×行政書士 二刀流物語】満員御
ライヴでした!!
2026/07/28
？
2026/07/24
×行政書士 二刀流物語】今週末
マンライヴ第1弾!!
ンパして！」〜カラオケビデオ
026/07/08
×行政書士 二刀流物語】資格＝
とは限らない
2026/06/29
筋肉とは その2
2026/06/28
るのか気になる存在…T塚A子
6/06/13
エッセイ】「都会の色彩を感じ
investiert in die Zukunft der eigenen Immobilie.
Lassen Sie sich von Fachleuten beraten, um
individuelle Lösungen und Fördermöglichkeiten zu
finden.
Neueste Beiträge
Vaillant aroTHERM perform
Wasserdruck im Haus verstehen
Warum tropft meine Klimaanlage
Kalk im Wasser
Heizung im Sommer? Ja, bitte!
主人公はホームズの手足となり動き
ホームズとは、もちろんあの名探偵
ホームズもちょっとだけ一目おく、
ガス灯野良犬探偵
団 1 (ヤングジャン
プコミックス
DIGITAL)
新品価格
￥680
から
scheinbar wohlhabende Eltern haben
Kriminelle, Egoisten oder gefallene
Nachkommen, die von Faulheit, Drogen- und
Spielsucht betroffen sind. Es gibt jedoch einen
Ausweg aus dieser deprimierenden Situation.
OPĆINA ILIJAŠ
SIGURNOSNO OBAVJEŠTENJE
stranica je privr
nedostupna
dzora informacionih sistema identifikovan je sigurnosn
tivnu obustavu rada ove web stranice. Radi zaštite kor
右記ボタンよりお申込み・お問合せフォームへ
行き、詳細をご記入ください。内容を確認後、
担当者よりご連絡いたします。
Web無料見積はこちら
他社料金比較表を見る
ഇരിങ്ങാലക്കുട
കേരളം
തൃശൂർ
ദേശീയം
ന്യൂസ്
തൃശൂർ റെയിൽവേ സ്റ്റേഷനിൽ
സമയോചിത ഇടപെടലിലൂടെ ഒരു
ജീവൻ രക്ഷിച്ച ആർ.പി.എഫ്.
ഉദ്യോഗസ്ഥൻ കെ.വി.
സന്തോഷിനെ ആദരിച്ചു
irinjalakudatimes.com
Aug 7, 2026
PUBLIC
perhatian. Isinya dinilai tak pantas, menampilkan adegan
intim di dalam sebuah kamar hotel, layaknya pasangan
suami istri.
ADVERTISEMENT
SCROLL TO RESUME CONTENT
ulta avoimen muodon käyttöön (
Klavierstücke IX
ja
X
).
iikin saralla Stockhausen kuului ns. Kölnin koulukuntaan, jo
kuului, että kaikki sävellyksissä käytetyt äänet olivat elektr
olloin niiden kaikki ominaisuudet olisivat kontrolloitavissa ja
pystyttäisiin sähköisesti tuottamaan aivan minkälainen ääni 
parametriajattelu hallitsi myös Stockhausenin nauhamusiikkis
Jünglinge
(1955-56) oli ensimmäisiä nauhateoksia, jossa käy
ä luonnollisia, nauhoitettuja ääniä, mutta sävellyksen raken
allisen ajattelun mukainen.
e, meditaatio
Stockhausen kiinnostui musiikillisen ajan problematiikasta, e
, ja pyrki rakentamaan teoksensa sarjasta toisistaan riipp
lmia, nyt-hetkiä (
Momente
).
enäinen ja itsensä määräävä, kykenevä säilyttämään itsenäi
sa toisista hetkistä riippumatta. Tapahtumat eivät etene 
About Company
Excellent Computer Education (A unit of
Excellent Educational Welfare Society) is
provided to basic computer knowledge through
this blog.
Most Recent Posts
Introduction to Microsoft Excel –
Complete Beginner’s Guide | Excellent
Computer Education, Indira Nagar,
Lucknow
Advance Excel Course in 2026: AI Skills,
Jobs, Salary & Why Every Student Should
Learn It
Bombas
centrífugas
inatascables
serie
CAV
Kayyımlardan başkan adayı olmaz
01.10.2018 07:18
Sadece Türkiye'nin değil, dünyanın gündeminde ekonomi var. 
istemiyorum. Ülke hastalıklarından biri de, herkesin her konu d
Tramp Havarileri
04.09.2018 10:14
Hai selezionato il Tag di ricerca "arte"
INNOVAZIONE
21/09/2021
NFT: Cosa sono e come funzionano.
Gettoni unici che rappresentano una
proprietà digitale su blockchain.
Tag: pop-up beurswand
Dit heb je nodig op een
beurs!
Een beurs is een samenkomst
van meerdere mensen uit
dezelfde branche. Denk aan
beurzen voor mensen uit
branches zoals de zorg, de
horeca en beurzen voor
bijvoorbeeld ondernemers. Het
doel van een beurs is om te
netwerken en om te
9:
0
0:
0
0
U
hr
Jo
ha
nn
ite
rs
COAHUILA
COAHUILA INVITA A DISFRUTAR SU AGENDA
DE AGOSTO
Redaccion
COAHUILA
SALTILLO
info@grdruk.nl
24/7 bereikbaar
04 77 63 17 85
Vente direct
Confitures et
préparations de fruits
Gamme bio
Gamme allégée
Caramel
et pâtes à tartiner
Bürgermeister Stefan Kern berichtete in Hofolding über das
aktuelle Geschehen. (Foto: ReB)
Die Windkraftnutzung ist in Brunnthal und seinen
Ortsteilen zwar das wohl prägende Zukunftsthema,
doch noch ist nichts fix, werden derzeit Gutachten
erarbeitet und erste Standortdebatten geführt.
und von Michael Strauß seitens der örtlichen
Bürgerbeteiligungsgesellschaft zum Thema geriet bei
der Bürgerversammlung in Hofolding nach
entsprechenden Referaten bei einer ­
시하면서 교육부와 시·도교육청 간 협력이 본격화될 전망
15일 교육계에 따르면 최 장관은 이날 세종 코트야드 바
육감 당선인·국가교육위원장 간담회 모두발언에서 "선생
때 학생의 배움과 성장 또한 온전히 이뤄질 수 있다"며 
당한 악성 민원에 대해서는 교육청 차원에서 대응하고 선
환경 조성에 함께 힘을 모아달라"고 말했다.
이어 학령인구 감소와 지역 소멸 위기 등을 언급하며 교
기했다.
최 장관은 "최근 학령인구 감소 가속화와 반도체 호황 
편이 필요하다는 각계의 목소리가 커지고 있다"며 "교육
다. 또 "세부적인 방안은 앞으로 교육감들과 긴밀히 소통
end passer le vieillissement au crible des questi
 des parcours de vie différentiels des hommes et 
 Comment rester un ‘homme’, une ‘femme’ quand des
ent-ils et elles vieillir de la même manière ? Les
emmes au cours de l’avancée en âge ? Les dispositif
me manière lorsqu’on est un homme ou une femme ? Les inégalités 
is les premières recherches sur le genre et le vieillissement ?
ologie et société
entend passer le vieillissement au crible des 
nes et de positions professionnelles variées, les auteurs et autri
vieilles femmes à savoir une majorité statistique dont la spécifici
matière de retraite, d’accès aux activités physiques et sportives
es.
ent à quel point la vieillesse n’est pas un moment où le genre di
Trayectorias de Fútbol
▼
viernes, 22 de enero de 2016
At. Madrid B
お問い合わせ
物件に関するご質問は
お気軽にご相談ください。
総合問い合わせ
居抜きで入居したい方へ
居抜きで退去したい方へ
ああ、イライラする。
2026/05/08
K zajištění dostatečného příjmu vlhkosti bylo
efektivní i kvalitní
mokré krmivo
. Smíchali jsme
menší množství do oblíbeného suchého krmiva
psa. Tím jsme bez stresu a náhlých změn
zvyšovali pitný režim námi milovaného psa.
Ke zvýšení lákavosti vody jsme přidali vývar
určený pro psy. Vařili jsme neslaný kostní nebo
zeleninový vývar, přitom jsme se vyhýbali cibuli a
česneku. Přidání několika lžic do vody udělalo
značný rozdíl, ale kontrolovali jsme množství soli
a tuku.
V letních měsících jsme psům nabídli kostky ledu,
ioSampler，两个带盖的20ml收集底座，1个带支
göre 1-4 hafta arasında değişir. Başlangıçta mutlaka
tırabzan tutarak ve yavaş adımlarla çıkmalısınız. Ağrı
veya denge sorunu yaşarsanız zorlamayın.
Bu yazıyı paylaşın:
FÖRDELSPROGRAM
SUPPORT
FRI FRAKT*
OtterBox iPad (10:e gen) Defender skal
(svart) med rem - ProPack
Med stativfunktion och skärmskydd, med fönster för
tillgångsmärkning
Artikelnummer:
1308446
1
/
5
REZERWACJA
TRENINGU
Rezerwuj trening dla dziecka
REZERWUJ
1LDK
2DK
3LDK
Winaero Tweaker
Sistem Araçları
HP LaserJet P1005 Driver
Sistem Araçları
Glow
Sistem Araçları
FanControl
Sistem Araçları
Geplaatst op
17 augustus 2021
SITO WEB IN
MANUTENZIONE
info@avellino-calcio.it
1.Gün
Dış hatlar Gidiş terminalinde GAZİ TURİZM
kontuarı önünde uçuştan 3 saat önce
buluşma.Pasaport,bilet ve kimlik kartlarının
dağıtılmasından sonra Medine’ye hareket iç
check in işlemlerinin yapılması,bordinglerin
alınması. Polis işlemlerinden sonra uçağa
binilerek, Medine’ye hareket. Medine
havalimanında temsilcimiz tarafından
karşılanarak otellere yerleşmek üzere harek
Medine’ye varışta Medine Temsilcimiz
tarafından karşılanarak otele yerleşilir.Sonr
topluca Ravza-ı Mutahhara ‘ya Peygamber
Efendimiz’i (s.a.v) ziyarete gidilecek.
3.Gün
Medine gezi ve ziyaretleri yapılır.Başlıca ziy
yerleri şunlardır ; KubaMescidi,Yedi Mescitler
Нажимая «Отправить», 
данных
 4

# [Description of the task]
Reproduce word for word everything from the beginning of the items down to the line containing "Lassen Sie sich von Fachleuten beraten, um", including that line.

# [Response to this exercise]
×行政書士 二刀流物語】満員御
ライヴでした!!
2026/07/28
？
2026/07/24
×行政書士 二刀流物語】今週末
マンライヴ第1弾!!
ンパして！」〜カラオケビデオ
026/07/08
×行政書士 二刀流物語】資格＝
とは限らない
2026/06/29
筋肉とは その2
2026/06/28
るのか気になる存在…T塚A子
6/06/13
エッセイ】「都会の色彩を感じ
investiert in die Zukunft der eigenen Immobilie.
Lassen Sie sich von Fachleuten beraten, um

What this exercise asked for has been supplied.